__Work item__: Only the total should be returned: the number of lines in the data that hold the string "with".

[Saved data entries]
----
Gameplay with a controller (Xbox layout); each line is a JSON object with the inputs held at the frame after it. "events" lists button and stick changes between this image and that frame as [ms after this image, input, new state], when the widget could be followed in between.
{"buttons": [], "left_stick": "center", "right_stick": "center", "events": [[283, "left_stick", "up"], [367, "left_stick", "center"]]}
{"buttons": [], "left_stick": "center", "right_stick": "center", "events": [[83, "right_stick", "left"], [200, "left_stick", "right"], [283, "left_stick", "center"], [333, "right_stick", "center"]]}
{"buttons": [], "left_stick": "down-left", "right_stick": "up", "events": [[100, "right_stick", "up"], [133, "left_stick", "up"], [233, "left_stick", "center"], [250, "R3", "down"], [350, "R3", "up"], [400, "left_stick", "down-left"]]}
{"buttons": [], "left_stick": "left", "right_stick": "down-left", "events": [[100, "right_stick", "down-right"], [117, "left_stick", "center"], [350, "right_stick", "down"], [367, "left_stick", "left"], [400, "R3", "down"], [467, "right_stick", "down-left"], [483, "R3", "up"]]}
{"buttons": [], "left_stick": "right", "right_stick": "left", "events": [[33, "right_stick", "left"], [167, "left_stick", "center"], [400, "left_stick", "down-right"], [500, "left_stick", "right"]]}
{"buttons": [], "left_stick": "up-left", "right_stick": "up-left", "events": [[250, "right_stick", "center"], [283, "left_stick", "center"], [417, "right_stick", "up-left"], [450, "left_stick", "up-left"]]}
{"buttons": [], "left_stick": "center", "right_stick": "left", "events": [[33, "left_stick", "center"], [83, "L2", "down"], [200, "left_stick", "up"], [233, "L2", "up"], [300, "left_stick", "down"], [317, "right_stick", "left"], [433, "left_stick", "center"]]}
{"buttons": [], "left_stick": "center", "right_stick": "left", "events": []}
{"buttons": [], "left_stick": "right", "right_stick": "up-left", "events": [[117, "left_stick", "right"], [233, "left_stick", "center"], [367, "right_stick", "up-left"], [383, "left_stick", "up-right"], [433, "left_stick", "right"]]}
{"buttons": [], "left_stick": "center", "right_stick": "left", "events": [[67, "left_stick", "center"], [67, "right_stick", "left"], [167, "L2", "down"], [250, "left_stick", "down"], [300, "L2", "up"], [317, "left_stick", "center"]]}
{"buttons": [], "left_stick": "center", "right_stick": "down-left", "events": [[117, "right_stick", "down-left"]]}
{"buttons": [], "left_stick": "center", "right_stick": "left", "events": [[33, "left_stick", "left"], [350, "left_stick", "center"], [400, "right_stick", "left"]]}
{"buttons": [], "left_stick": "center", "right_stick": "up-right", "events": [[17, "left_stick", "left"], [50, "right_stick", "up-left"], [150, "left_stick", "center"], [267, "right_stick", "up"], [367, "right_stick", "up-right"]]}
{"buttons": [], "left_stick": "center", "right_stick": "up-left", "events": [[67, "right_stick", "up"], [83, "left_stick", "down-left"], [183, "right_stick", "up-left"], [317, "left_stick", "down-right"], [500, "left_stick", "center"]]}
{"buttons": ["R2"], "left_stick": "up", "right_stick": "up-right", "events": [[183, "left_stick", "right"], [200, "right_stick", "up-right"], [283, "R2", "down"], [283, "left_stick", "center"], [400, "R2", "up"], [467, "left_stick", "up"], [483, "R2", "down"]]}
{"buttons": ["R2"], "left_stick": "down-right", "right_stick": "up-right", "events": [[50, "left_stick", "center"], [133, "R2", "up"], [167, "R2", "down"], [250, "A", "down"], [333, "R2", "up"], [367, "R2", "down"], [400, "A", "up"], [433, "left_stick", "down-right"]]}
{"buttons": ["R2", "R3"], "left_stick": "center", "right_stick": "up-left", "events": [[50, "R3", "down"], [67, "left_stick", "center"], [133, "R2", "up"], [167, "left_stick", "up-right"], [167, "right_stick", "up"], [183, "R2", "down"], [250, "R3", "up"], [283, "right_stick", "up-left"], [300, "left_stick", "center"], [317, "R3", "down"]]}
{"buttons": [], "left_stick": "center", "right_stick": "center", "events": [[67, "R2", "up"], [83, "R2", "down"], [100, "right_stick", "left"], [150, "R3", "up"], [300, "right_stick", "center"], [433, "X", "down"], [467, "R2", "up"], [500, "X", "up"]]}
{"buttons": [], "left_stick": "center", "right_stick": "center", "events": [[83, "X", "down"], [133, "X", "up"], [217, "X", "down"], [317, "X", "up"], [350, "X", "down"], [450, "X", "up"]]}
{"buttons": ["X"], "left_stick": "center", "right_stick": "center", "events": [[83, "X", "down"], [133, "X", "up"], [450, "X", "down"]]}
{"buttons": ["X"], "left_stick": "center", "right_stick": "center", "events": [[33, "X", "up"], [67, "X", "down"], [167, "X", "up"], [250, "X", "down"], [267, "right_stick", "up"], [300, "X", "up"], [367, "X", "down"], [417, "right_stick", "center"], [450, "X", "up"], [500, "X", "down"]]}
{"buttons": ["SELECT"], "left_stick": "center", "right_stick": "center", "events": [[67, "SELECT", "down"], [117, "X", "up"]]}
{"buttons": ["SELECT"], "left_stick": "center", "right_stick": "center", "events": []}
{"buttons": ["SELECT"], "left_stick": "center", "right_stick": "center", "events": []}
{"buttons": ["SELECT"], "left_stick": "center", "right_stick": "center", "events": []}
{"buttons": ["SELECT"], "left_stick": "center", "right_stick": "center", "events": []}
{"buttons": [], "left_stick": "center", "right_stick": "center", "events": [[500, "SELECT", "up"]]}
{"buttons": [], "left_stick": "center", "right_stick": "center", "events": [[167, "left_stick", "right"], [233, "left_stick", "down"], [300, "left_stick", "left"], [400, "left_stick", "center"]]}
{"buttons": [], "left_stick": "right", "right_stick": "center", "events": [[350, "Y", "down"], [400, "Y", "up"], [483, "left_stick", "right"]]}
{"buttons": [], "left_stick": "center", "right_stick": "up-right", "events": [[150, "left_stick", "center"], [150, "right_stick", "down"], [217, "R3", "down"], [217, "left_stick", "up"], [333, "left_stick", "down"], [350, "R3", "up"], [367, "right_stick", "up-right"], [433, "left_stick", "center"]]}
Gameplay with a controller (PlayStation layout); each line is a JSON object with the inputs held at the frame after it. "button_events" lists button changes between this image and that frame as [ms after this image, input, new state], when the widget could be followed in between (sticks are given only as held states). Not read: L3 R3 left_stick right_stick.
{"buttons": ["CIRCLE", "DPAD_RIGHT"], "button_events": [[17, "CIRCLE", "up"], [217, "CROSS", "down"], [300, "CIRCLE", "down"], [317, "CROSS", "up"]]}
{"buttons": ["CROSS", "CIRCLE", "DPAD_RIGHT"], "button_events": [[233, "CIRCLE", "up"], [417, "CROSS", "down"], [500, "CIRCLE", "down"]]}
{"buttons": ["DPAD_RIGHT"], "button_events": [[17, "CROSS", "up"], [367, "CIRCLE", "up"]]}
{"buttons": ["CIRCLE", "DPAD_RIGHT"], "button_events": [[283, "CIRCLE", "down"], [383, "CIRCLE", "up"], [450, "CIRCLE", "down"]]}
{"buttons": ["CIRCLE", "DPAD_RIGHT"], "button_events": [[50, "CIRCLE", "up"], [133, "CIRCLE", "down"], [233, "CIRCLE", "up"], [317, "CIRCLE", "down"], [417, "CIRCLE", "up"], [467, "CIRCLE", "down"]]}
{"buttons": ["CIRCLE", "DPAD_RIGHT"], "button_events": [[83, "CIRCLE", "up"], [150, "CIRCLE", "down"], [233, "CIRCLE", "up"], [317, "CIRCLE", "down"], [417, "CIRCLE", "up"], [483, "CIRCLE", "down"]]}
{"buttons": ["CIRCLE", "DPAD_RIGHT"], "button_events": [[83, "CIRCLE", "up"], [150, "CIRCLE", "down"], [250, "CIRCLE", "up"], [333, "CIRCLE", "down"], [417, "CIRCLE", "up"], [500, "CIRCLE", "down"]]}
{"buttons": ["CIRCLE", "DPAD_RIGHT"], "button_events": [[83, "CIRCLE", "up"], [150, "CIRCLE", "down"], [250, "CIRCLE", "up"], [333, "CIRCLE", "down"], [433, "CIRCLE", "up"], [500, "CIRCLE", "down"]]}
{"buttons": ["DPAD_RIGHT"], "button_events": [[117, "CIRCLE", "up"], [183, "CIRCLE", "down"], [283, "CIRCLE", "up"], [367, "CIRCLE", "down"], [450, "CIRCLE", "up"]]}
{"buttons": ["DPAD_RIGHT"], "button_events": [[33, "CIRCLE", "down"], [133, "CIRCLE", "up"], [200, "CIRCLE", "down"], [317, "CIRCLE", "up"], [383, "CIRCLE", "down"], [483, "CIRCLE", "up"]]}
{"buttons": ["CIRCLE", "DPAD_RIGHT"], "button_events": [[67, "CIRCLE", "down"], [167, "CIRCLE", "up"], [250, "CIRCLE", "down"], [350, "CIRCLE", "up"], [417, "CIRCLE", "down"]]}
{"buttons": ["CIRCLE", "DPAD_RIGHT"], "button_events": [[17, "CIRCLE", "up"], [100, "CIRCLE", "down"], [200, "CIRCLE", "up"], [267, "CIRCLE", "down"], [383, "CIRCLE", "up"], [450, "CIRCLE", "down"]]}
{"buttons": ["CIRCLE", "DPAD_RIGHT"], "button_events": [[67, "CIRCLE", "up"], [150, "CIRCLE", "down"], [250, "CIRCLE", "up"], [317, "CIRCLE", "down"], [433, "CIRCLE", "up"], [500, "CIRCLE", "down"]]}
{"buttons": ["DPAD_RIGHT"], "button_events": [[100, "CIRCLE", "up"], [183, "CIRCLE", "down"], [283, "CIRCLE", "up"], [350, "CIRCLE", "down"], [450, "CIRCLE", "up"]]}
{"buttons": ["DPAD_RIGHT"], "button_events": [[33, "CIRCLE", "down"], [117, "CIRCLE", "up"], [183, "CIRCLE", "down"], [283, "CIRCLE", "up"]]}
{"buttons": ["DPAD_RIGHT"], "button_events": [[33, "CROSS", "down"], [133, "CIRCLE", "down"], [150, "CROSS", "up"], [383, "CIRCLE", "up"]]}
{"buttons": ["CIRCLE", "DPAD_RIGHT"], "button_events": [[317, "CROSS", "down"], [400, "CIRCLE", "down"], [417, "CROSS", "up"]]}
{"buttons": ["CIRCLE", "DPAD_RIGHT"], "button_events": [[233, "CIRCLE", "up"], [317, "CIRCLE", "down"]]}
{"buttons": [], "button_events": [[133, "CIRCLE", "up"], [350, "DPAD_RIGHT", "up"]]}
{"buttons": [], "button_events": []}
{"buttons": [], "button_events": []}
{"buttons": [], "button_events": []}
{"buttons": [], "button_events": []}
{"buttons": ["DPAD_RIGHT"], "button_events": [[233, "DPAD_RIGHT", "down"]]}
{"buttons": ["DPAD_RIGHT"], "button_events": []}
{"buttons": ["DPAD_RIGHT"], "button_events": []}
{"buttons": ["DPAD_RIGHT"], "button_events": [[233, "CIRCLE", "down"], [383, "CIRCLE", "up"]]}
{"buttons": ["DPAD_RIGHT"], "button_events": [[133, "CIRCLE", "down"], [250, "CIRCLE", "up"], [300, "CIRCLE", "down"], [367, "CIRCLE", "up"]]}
----
__Output for this task__: 2